------ DATA FOR PROCESSING ------

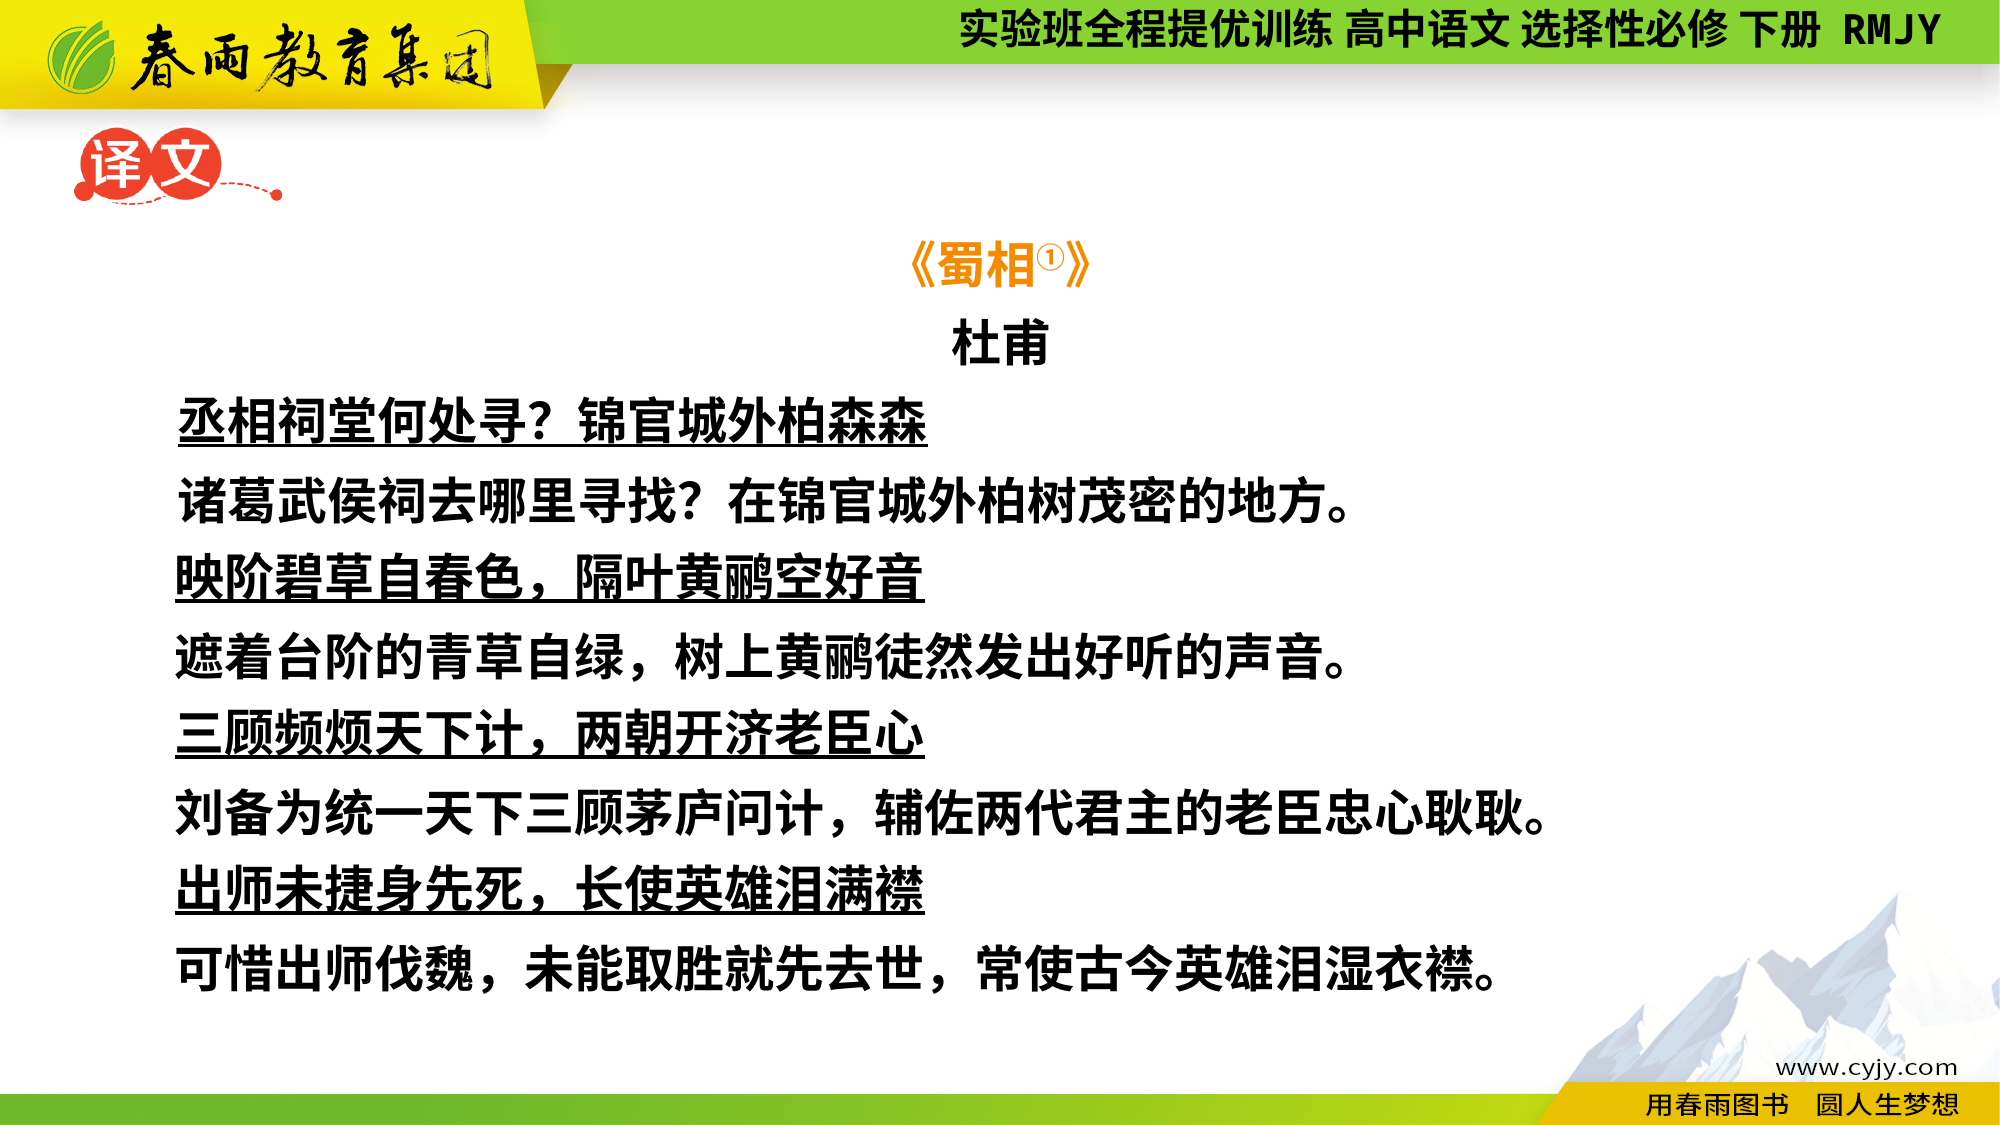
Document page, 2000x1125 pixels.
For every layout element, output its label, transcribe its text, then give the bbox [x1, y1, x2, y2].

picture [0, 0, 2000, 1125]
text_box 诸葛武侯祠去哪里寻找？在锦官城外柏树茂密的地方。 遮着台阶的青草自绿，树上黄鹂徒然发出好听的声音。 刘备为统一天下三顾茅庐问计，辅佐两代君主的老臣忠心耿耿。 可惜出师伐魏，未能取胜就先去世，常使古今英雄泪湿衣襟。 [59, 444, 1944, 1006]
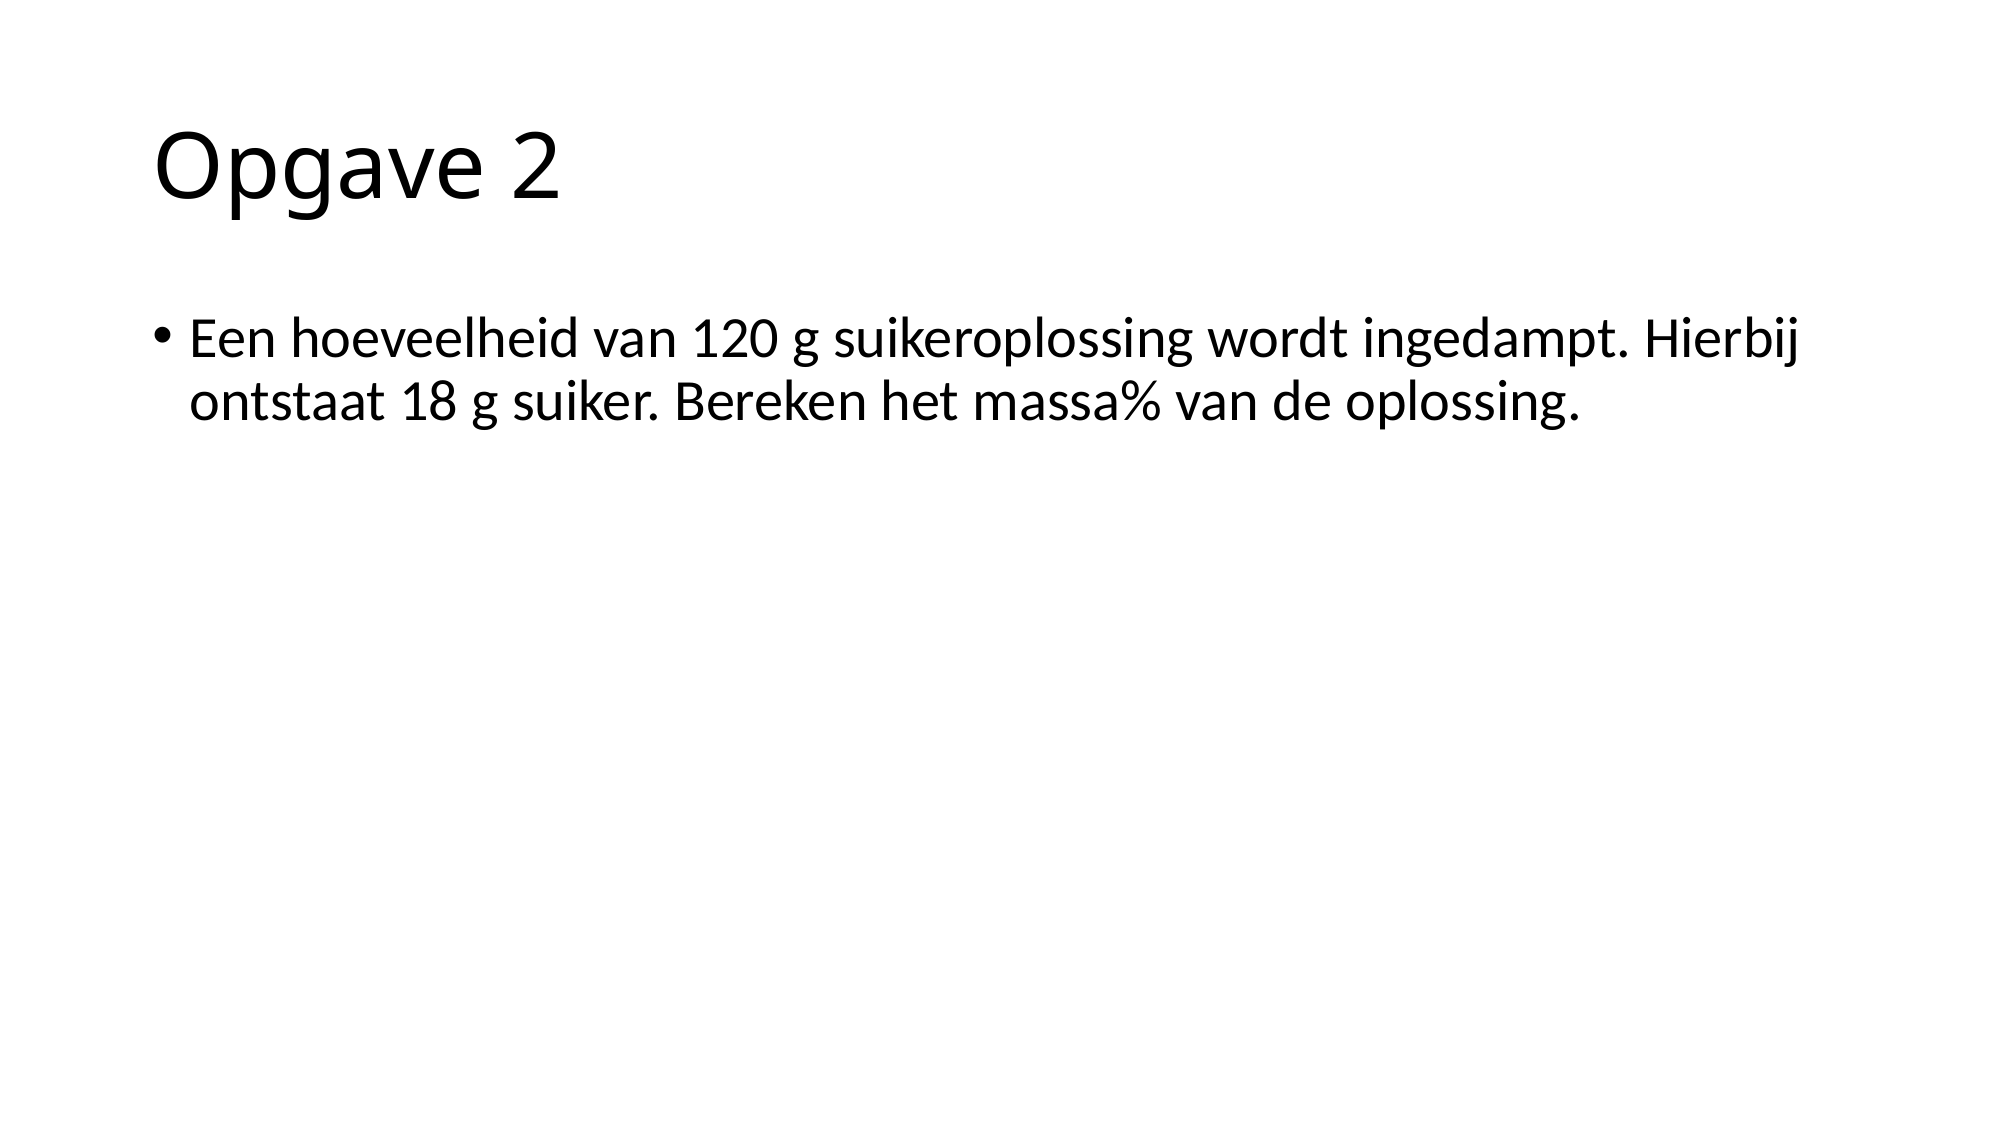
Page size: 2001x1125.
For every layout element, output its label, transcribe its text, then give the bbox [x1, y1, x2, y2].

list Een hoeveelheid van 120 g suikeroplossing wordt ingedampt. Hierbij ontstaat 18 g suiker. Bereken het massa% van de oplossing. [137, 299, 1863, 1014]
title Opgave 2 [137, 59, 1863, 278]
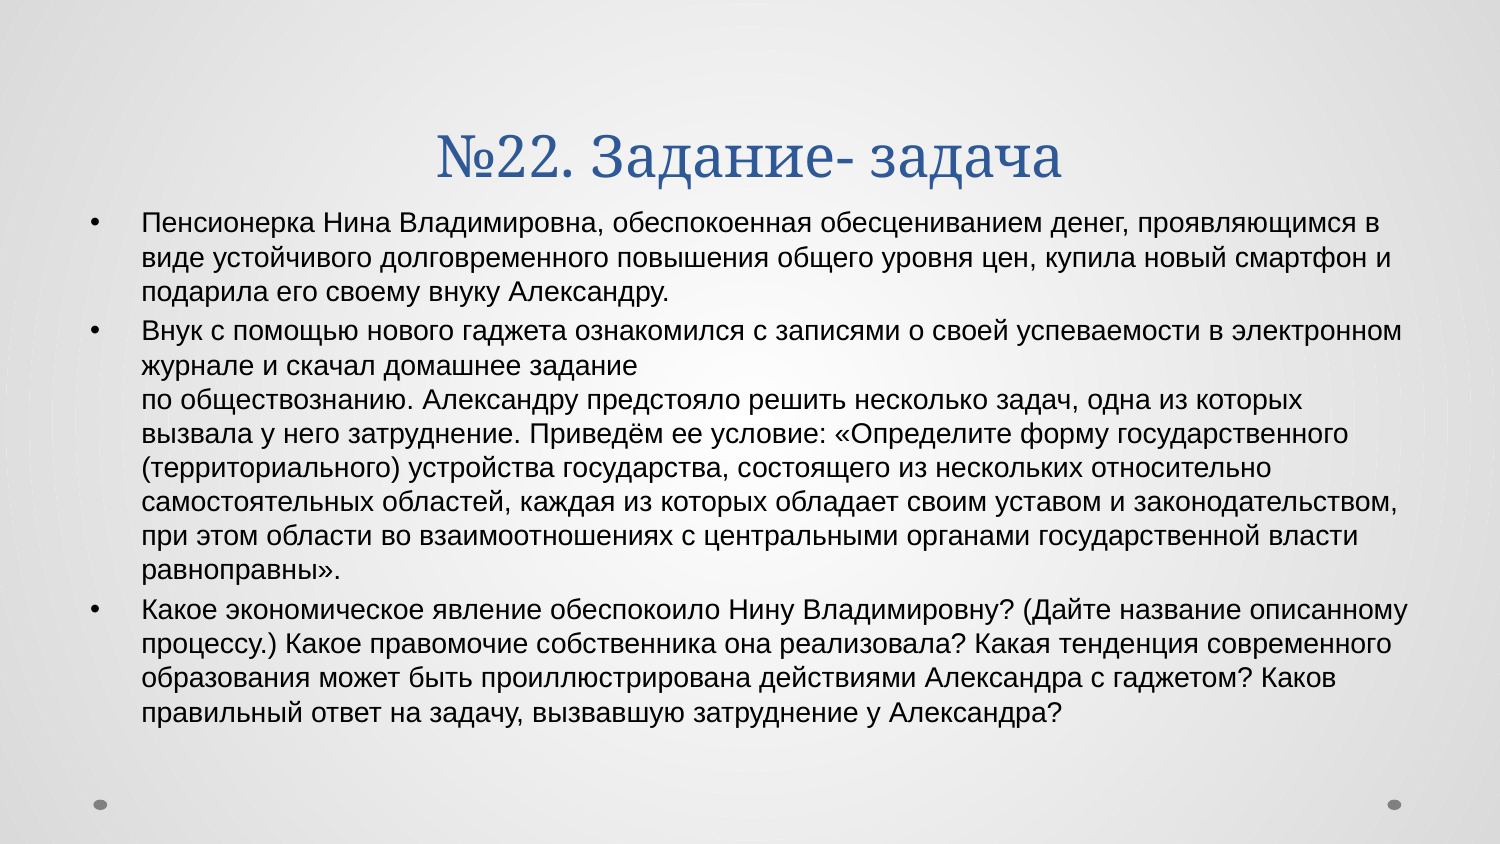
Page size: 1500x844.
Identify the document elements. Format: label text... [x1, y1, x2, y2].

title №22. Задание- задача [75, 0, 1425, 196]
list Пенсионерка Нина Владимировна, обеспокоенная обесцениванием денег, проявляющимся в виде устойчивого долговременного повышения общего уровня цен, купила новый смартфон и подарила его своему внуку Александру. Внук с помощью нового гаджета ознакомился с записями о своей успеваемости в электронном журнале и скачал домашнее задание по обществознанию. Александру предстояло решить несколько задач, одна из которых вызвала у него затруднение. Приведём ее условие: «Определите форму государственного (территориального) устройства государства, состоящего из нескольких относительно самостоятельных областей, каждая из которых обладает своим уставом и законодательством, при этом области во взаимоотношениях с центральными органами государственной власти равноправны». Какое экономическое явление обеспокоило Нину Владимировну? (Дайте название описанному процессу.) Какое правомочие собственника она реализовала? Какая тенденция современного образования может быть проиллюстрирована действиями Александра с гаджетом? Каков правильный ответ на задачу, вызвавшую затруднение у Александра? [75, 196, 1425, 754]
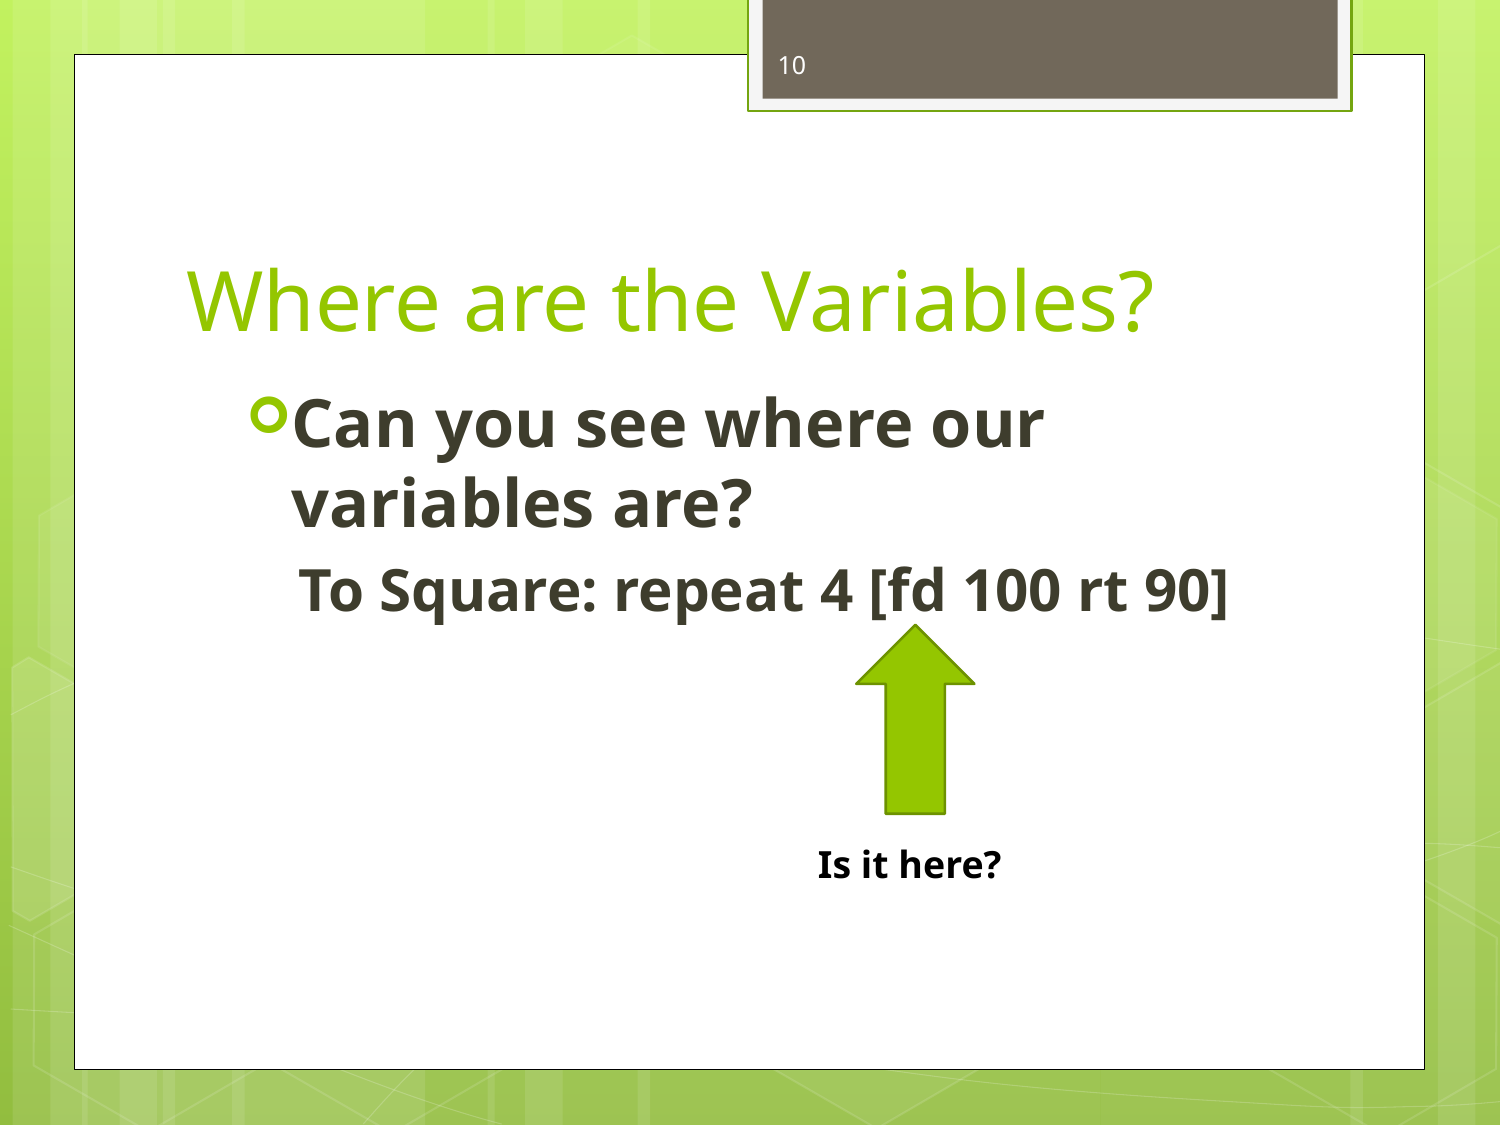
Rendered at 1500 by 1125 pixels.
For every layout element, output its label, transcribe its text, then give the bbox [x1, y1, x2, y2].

------

## PROBLEM STATEMENT
In the material above, please find every line that includes the word "pixels" and copy it.

## REPLY
Document page, 2000x1125 pixels.
Rendered at 1500 by 1125 pixels.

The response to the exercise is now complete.